> WHAT YOU NEED TO DO:
Starting at the first line of the data, please print exactly those lines through the one that holds "(1007, 1130) none -> [73,1035,86,1045] be", omitting every picture.

> Stored dataset items:
· · ·

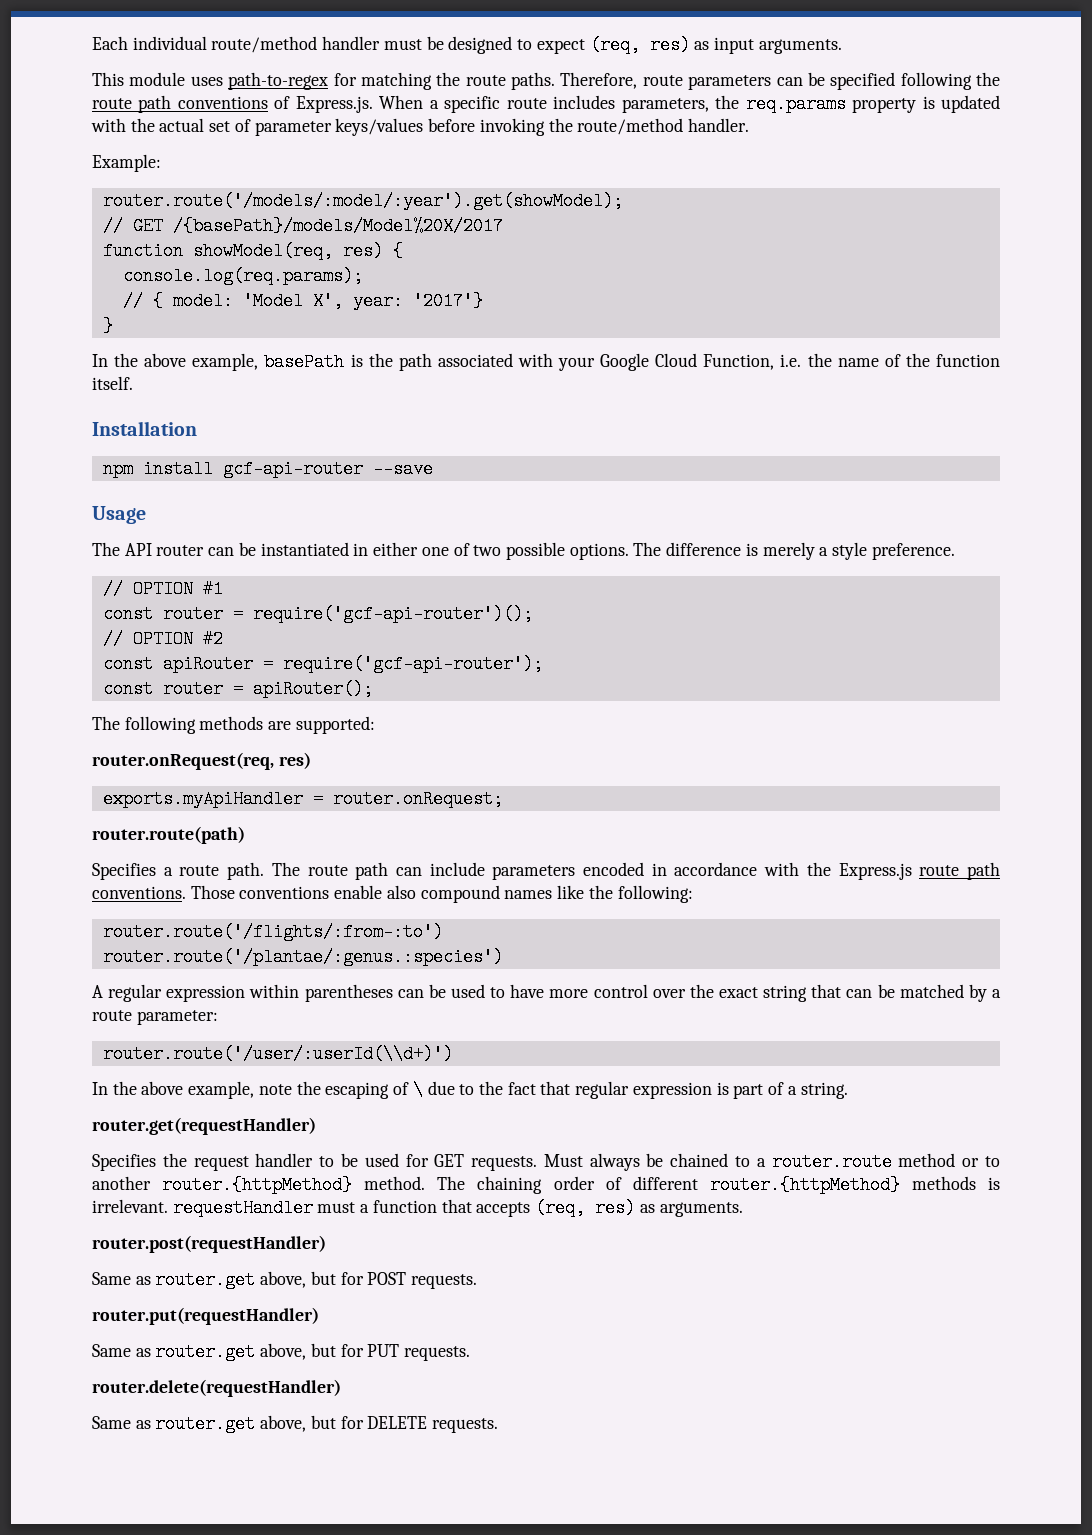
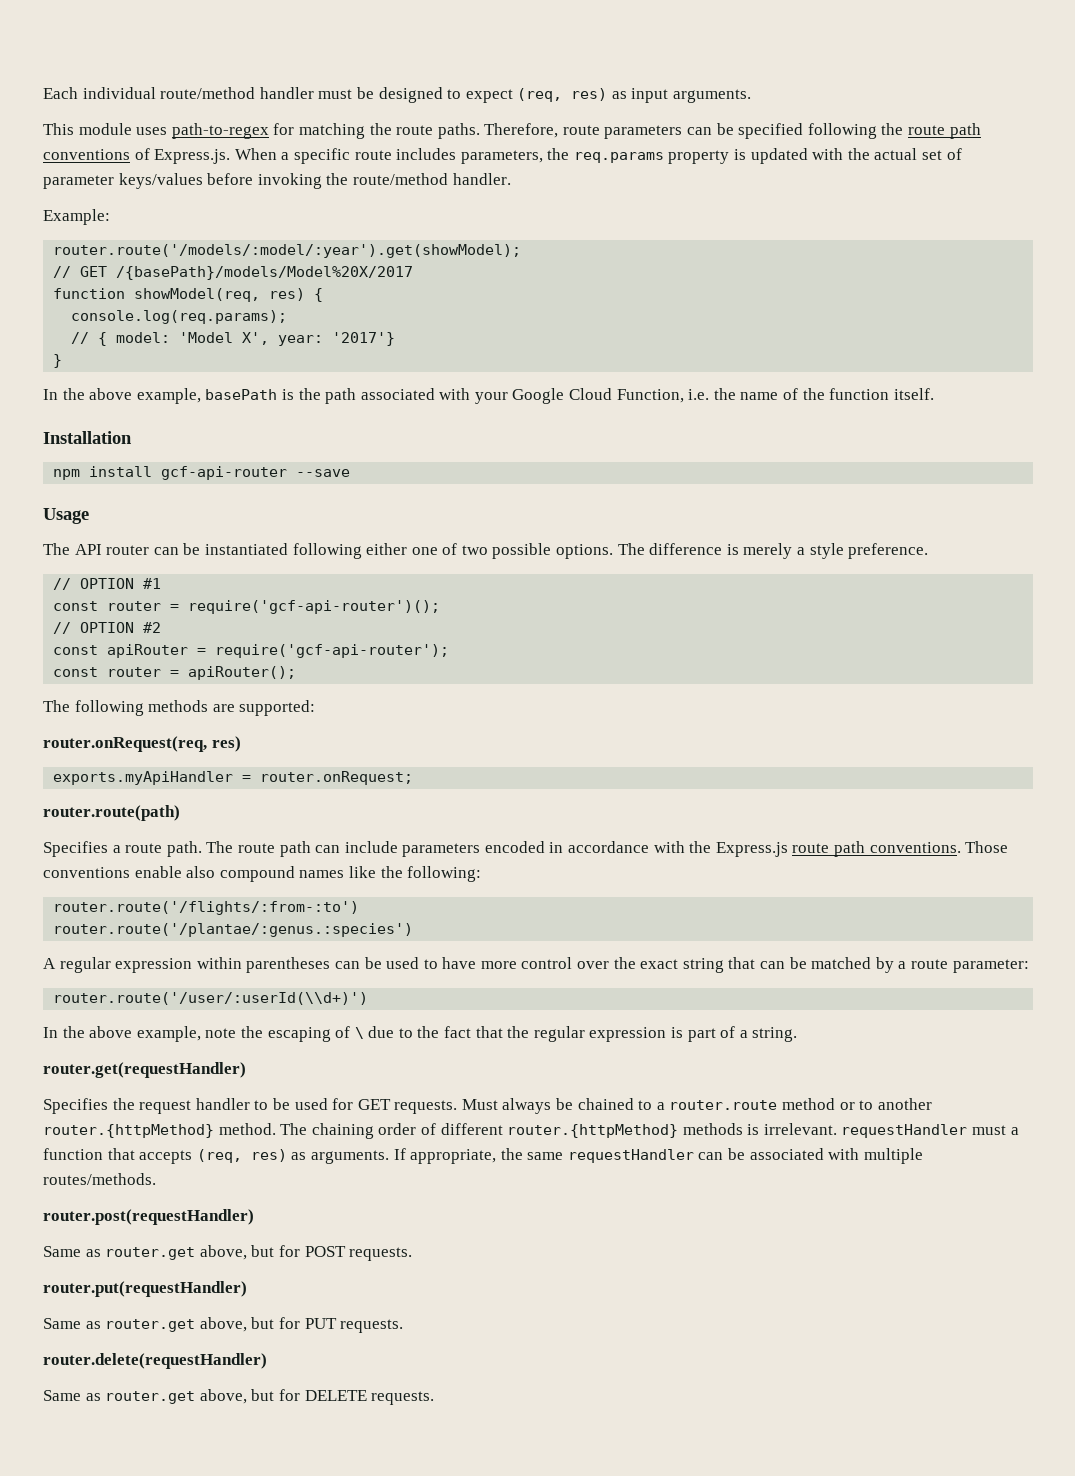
[353,543,369,556] in -> [292,543,362,559] following
(571, 1088) none -> [507,1026,530,1038] the
(743, 1209) none -> [393,1148,923,1164] [43,1173,156,1185] If appropriate, the same requestHandler can be associated with multiple routes/methods.

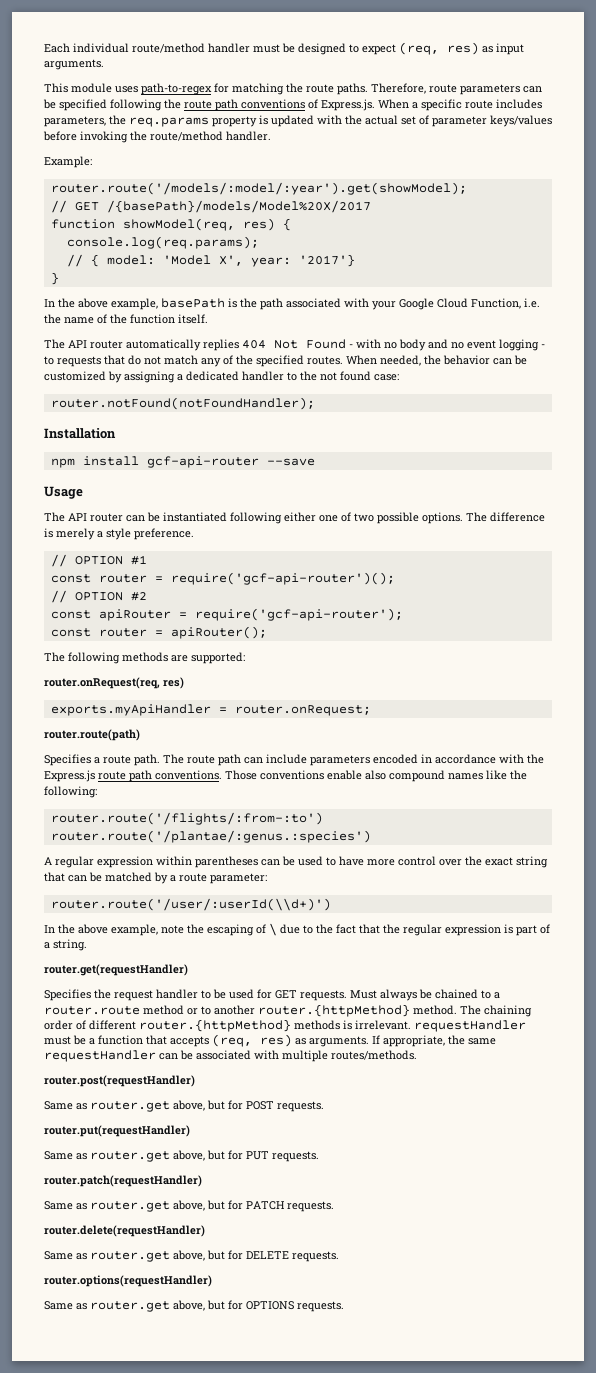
(934, 394) none -> [44,339,545,351] [44,355,527,367] [44,371,399,383] [50,397,315,410] // The API router automatically replies 404 Not Found - with no body and no event logging - to requests that do not match any of the specified routes. When needed, the behavior can be customized by assigning a dedicated handler to the not found case: // router.notFound(notFoundHandler);
(1007, 1130) none -> [73,1035,86,1045] be
(404, 1326) none -> [44,1175,202,1187] [44,1200,334,1212] // router.patch(requestHandler) // Same as router.get above, but for PATCH requests.
(435, 1398) none -> [44,1275,212,1287] [44,1300,344,1312] // router.options(requestHandler) // Same as router.get above, but for OPTIONS requests.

· · ·

> TASK ANSWER:
[353,543,369,556] in -> [292,543,362,559] following
(571, 1088) none -> [507,1026,530,1038] the
(743, 1209) none -> [393,1148,923,1164] [43,1173,156,1185] If appropriate, the same requestHandler can be associated with multiple routes/methods.

(934, 394) none -> [44,339,545,351] [44,355,527,367] [44,371,399,383] [50,397,315,410] // The API router automatically replies 404 Not Found - with no body and no event logging - to requests that do not match any of the specified routes. When needed, the behavior can be customized by assigning a dedicated handler to the not found case: // router.notFound(notFoundHandler);
(1007, 1130) none -> [73,1035,86,1045] be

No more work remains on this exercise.